▶ **ACTIVITY**
Pictures are not part of the copy; repeat everything else in the records exactly.

▶ **RECORDS**
=== Begin Enclosure ===
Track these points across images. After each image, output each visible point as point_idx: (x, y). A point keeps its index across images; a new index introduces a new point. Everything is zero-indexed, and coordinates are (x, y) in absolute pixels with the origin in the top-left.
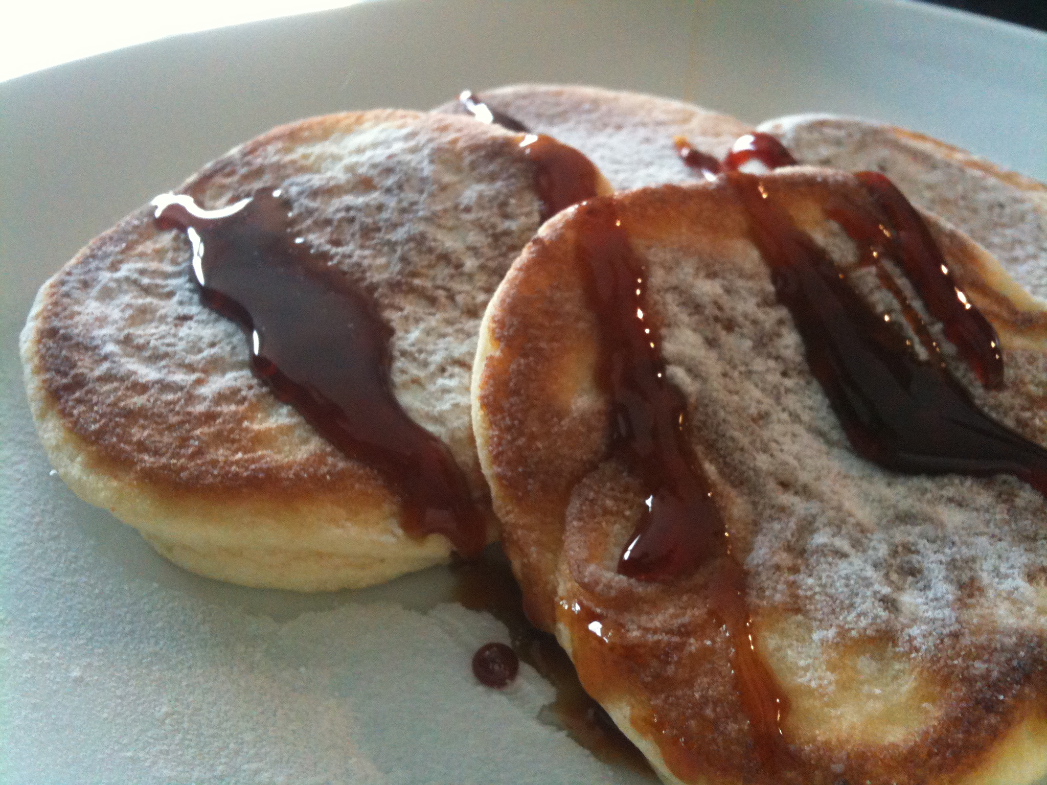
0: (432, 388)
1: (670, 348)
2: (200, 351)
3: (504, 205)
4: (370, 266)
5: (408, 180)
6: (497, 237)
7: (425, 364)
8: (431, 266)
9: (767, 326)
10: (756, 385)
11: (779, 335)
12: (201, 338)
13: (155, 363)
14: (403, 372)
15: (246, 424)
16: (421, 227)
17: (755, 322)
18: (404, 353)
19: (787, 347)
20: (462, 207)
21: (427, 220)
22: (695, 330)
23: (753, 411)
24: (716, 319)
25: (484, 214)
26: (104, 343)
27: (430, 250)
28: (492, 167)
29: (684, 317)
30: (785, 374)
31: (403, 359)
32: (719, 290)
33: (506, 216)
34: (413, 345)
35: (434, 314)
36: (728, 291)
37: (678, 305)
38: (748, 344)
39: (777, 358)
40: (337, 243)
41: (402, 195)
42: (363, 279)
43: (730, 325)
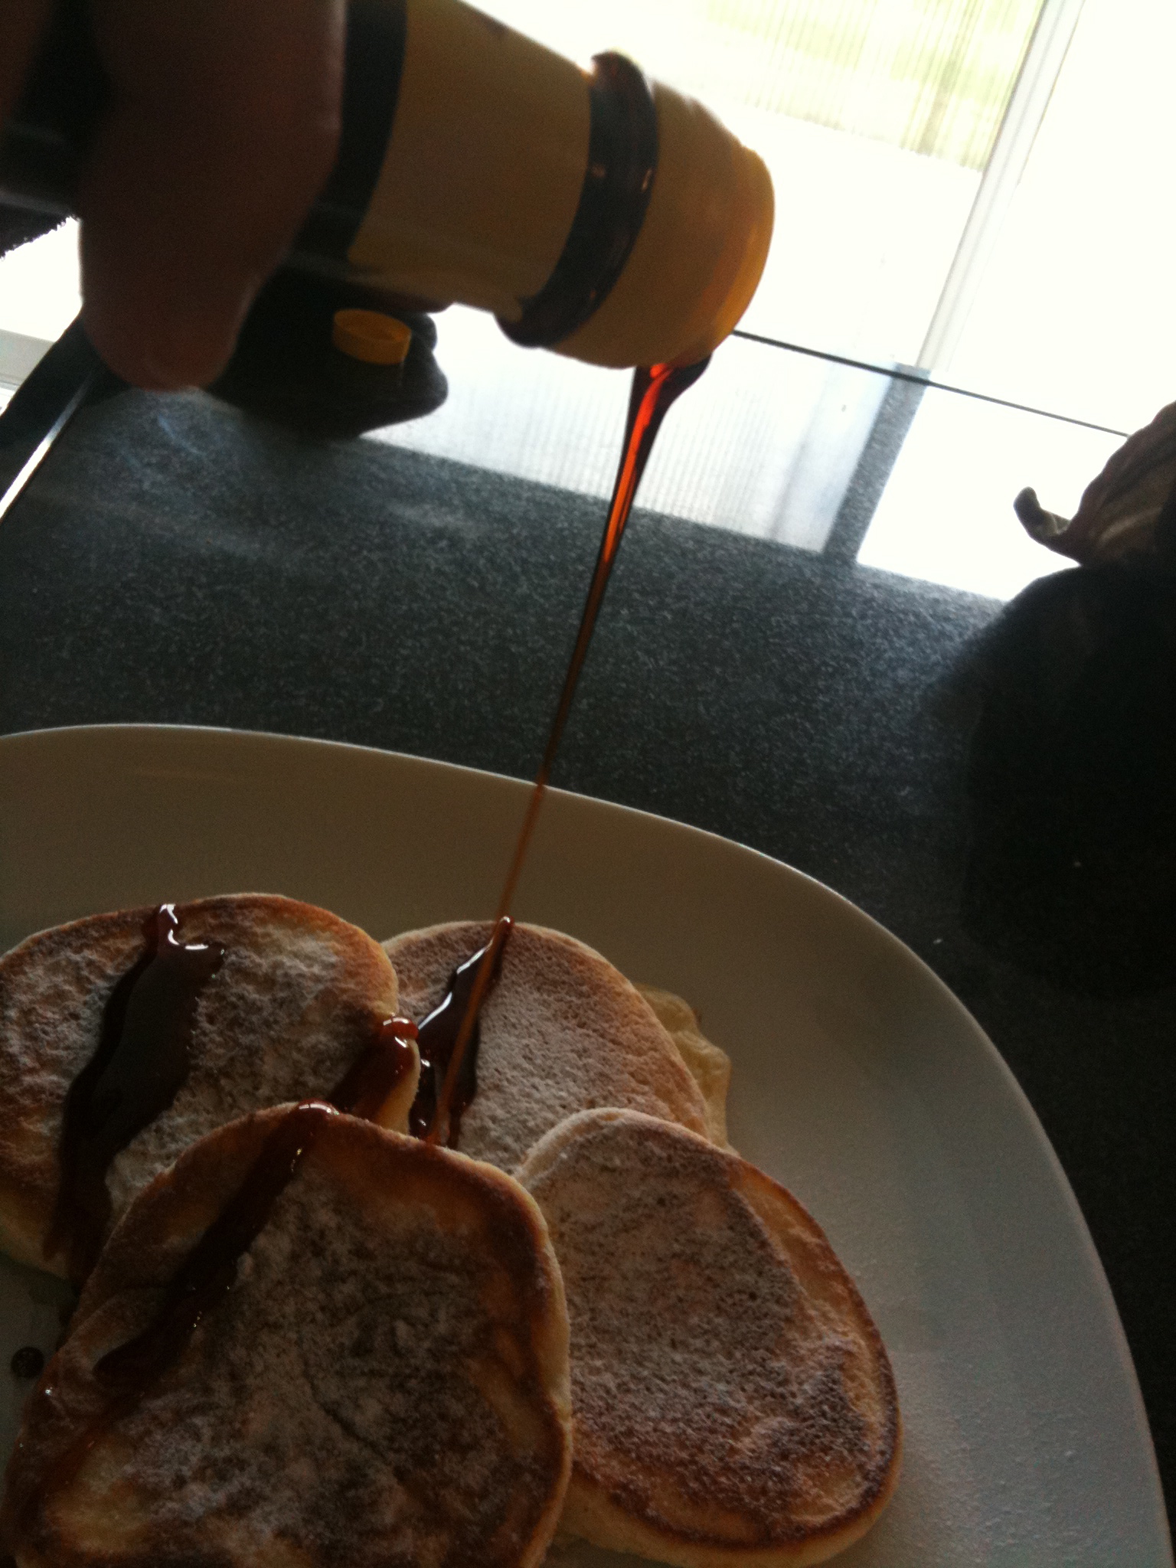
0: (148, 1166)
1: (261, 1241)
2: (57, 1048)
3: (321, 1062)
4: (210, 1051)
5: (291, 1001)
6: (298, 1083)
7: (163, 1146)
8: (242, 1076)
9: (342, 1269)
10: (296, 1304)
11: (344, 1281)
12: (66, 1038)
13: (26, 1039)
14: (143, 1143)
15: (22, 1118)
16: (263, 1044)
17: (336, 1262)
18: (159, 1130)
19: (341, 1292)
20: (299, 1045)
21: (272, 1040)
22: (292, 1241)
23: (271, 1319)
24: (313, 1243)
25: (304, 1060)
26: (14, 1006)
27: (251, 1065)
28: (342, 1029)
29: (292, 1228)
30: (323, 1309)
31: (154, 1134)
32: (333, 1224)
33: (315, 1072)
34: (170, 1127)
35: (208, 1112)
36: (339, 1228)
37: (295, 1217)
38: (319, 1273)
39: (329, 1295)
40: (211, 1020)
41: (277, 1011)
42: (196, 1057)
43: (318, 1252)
=== End Enclosure ===
▶ **SOLUTION TO THIS TASK**
Track these points across images. After each image, output each visible point as point_idx: (x, y). A point keeps its index across images; a new index introduces a new point. Everything is zero-indexed, and coordinates are (x, y) in absolute pixels with the origin in the top-left.
0: (432, 388)
1: (670, 348)
2: (200, 351)
3: (504, 205)
4: (370, 266)
5: (408, 180)
6: (497, 237)
7: (425, 364)
8: (431, 266)
9: (767, 326)
10: (756, 385)
11: (779, 335)
12: (201, 338)
13: (155, 363)
14: (403, 372)
15: (246, 424)
16: (421, 227)
17: (755, 322)
18: (404, 353)
19: (787, 347)
20: (462, 207)
21: (427, 220)
22: (695, 330)
23: (753, 411)
24: (716, 319)
25: (484, 214)
26: (104, 343)
27: (430, 250)
28: (492, 167)
29: (684, 317)
30: (785, 374)
31: (403, 359)
32: (719, 290)
33: (506, 216)
34: (413, 345)
35: (434, 314)
36: (728, 291)
37: (678, 305)
38: (748, 344)
39: (777, 358)
40: (337, 243)
41: (402, 195)
42: (363, 279)
43: (730, 325)
0: (148, 1166)
1: (261, 1241)
2: (57, 1048)
3: (321, 1062)
4: (210, 1051)
5: (291, 1001)
6: (298, 1083)
7: (163, 1146)
8: (242, 1076)
9: (342, 1269)
10: (296, 1304)
11: (344, 1281)
12: (66, 1038)
13: (26, 1039)
14: (143, 1143)
15: (22, 1118)
16: (263, 1044)
17: (336, 1262)
18: (159, 1130)
19: (341, 1292)
20: (299, 1045)
21: (272, 1040)
22: (292, 1241)
23: (271, 1319)
24: (313, 1243)
25: (304, 1060)
26: (14, 1006)
27: (251, 1065)
28: (342, 1029)
29: (292, 1228)
30: (323, 1309)
31: (154, 1134)
32: (333, 1224)
33: (315, 1072)
34: (170, 1127)
35: (208, 1112)
36: (339, 1228)
37: (295, 1217)
38: (319, 1273)
39: (329, 1295)
40: (211, 1020)
41: (277, 1011)
42: (196, 1057)
43: (318, 1252)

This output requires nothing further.